Arianna Obinu
Quest’opera è il frutto di un progetto di ricerca nato da un senso di vuoto.Come spesso avviene, è l’assenza di qualcosa a scatenarne il bisogno. Nel caso specifico, la mancanza di informazione e comunicazione cristallina riguardo al fenomeno della harga (emigrazione clandestina) degli algerini verso le coste sud occidentali sarde, ha determinato un’intima esigenza di chiarezza, studio e divulgazione del fenomeno, delle sue cause e delle sue ripercussioni in Sardegna come in Algeria.
Dopo cinque anni di familiarizzazione con gli sbarchi dei giovani migranti algerini, quest’opera si inserisce nel dibattito sul tema più generale delle migrazioni internazionali, come tentativo di riflessione e fuga dalla frettolosità quotidiana che ci insegue e di cui noi, a nostra insaputa, ci facciamo scudo, quasi a non volerci soffermare sul significato degli eventi ma, piuttosto, limitandoci a volarci sopra con volo leggero e distaccato, presi come siamo dalle contingenze e dalle sfide già di per sé oberanti del quotidiano. Eppure c’è più che mai bisogno di pensare e capire a fondo i fenomeni che viviamo e a cui assistiamo in quest’epoca di rincorsa e ricorso al successo, alla tecnologia e ai legami sociali sfuggenti o virtuali.

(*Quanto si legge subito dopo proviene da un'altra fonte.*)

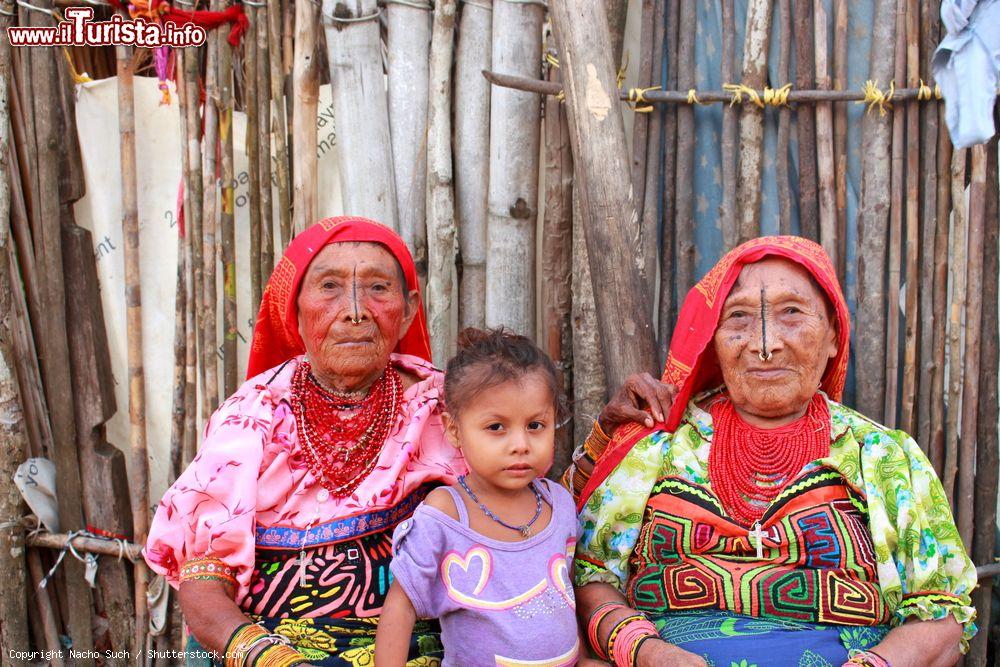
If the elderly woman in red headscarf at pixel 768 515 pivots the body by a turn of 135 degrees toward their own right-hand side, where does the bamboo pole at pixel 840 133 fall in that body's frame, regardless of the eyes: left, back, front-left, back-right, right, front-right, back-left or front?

Questo lavoro vuole porre l’attenzione sugli algerini e sull’Algeria, Paese dai tanti volti che ci guarda, così vicina alla nostra isola, dall’altro marciapiede di quella strada posta tra Africa ed Europa, e battuta nei secoli da viaggiatori, mercanti, corsari, coloni e migranti, che è il mar Mediterraneo occidentale, spazio simbolico e gioco forza politico di una prossimità che va trasformandosi, onda dopo onda, in lontananza, barriera ed esclusione. È dunque il racconto, a tratti tecnico e a tratti discorsivo, delle molte traversate nel mar Bianco per iniziare ad usare un’etero-definizione di derivazione araba , non a bordo di una nave da crociera, ma di una barca in vetroresina. Non con intenti vacanzieri, ma con un desiderio di cambiamento nell’animo. Non a cuor leggero, ma ben consapevoli che quello potrebbe essere l’ultimo viaggio.